O procurador-geral do Ministério Público de Contas, José Sérgio Monte Alegre, questionou as argumentações da assessoria jurídica do conselheiro aposentado Flávio Conceição, que levaram o desembargador do Tribunal de Justiça de Sergipe, Ricardo Múcio Santana de Abreu Lima, a conceder liminar proibindo o novo julgamento do Processo Administrativo Disciplinar (PAD) acerca da aposentadoria compulsória do conselheiro.

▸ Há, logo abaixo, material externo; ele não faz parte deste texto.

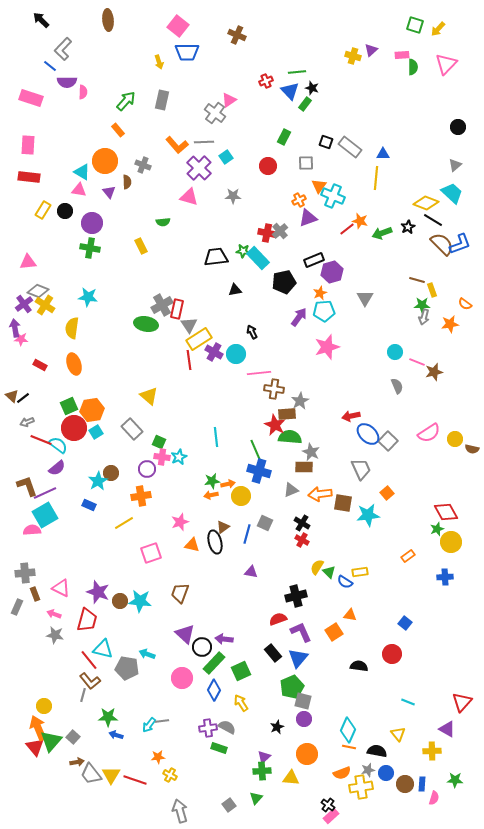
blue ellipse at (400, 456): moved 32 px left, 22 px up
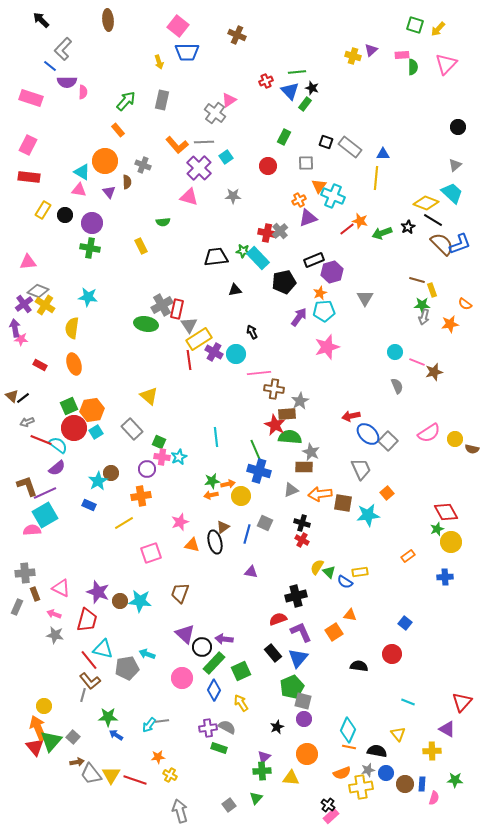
pink rectangle at (28, 145): rotated 24 degrees clockwise
black circle at (65, 211): moved 4 px down
black cross at (302, 523): rotated 14 degrees counterclockwise
gray pentagon at (127, 668): rotated 20 degrees counterclockwise
blue arrow at (116, 735): rotated 16 degrees clockwise
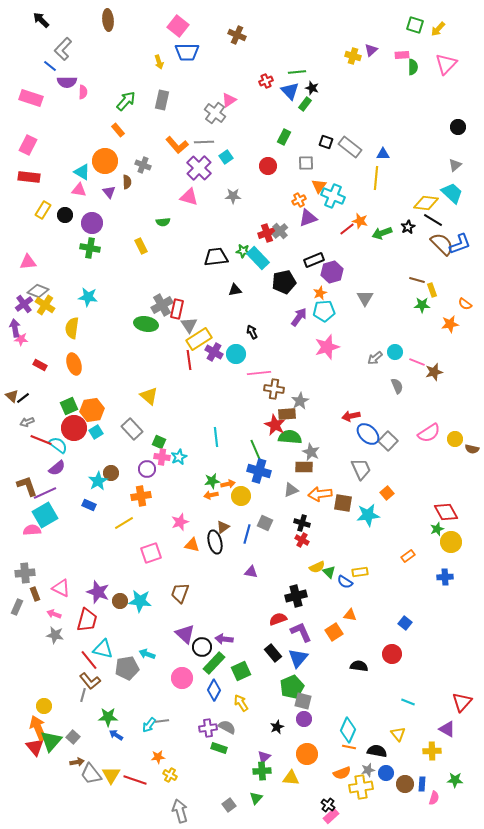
yellow diamond at (426, 203): rotated 15 degrees counterclockwise
red cross at (267, 233): rotated 30 degrees counterclockwise
gray arrow at (424, 317): moved 49 px left, 41 px down; rotated 35 degrees clockwise
yellow semicircle at (317, 567): rotated 147 degrees counterclockwise
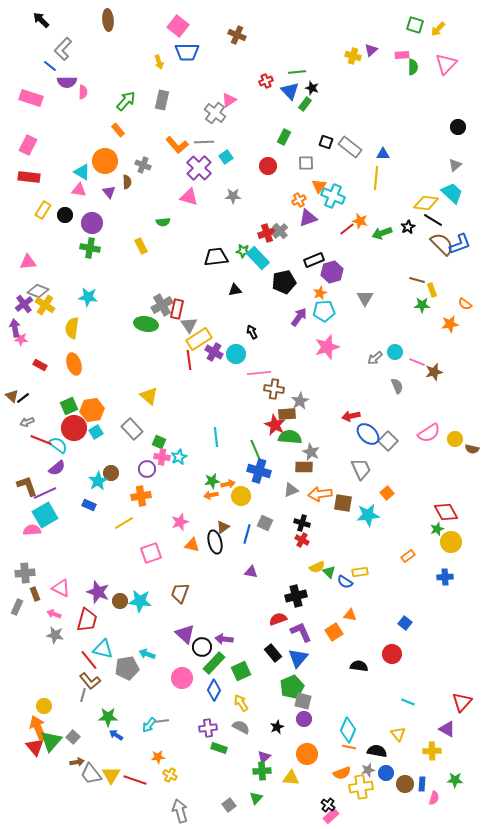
gray semicircle at (227, 727): moved 14 px right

Na sessão plenária do TCE ocorrida ontem, o procurador-geral reforçou o entendimento - já manifestado pela Corte de Contas - de que o conselheiro afastado não é parte do processo da Companhia de Saneamento de Sergipe (Deso), julgado regular pela Segunda Câmara do TCE no dia 26 de fevereiro, que trata do Contrato de Obras e Serviços nº. 110/2001, celebrado com a Construtora Gautama Ltda., objetivando a execução de obras na Adutora do São Francisco.

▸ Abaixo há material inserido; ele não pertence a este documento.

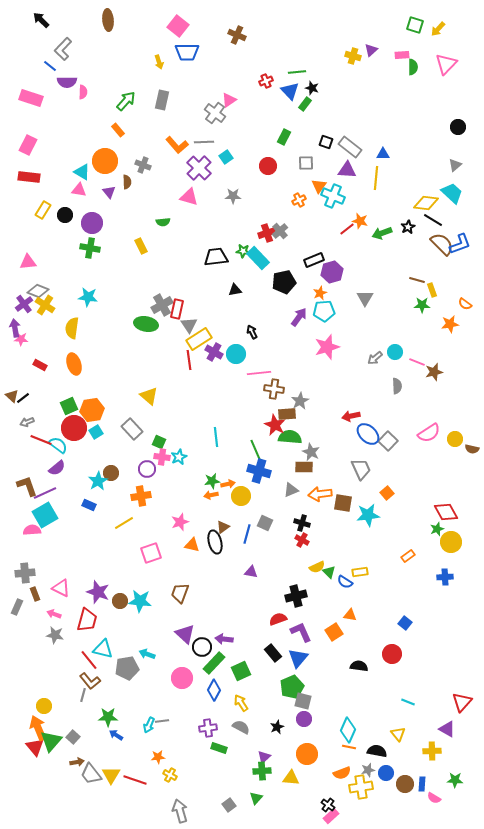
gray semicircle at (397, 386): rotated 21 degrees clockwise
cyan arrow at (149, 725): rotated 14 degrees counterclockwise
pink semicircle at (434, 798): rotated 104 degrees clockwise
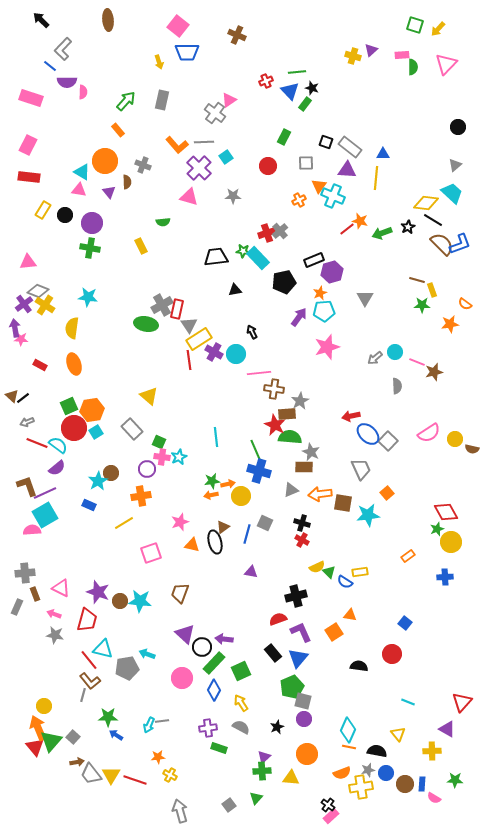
red line at (41, 440): moved 4 px left, 3 px down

A argumentação colocada é de que o TCE não havia encontrado irregularidades no contrato entre a Deso e a Gautama, mas, sem adentrar no mérito da questão, eu registro que o contrato celebrado com a Deso em nada interfere com o Procedimento Administrativo Disciplinar instaurado pelo TCE, ressaltou o procurador-geral.

Conforme parecer da Coordenadoria Jurídica, ainda no ano de 2008, o TCE já havia se manifestado no sentido de que o Processo Administrativo Disciplinar que veio a aposentar o conselheiro Flávio Conceição trata, dentre outras coisas, da possível ingerência na liberação dos recursos e não da fase de licitação e contrato da obra da Adutora do São Francisco.

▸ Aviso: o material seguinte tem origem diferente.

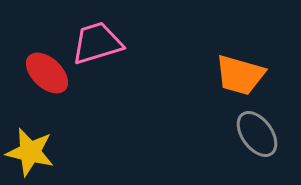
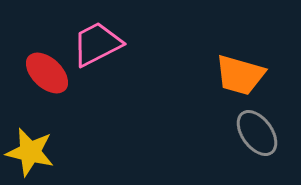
pink trapezoid: moved 1 px down; rotated 10 degrees counterclockwise
gray ellipse: moved 1 px up
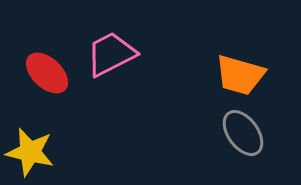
pink trapezoid: moved 14 px right, 10 px down
gray ellipse: moved 14 px left
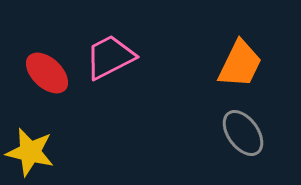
pink trapezoid: moved 1 px left, 3 px down
orange trapezoid: moved 11 px up; rotated 80 degrees counterclockwise
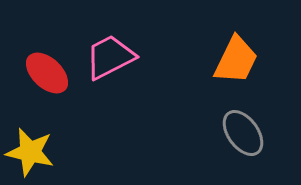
orange trapezoid: moved 4 px left, 4 px up
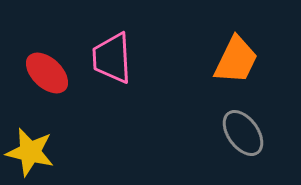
pink trapezoid: moved 2 px right, 1 px down; rotated 66 degrees counterclockwise
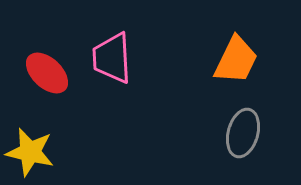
gray ellipse: rotated 51 degrees clockwise
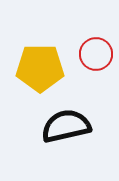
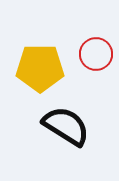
black semicircle: rotated 45 degrees clockwise
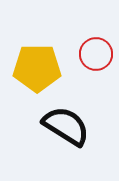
yellow pentagon: moved 3 px left
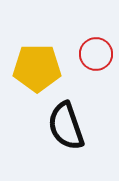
black semicircle: rotated 141 degrees counterclockwise
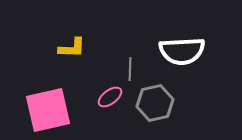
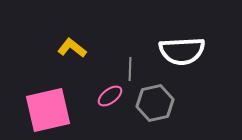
yellow L-shape: rotated 144 degrees counterclockwise
pink ellipse: moved 1 px up
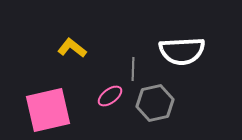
gray line: moved 3 px right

"Em nenhum momento o Tribunal de Contas ou o STJ denunciou o conselheiro por ter fraudado licitação, por ter superfaturado o contrato, até porque o conselheiro não fazia parte da diretoria da Deso", acrescentou Monte Alegre.

O procurador afirmou ainda que as acusações que motivaram a instauração do PAD estão formalizadas por escrito no voto da ministra Eliana Calmon: formação de quadrilha, corrupção ativa e passiva e advocacia administrativa, ou seja, "o conselheiro, segundo a ministra, antes e após sua investidura no cargo aqui no Tribunal, intercedia em favor de empresas, especialmente da Gautama, para favorecê-la na liberação de verbas públicas. Esta é a acusação que consta nos autos. Nada tem a ver com esse contrato julgado pela Segunda Câmara", concluiu.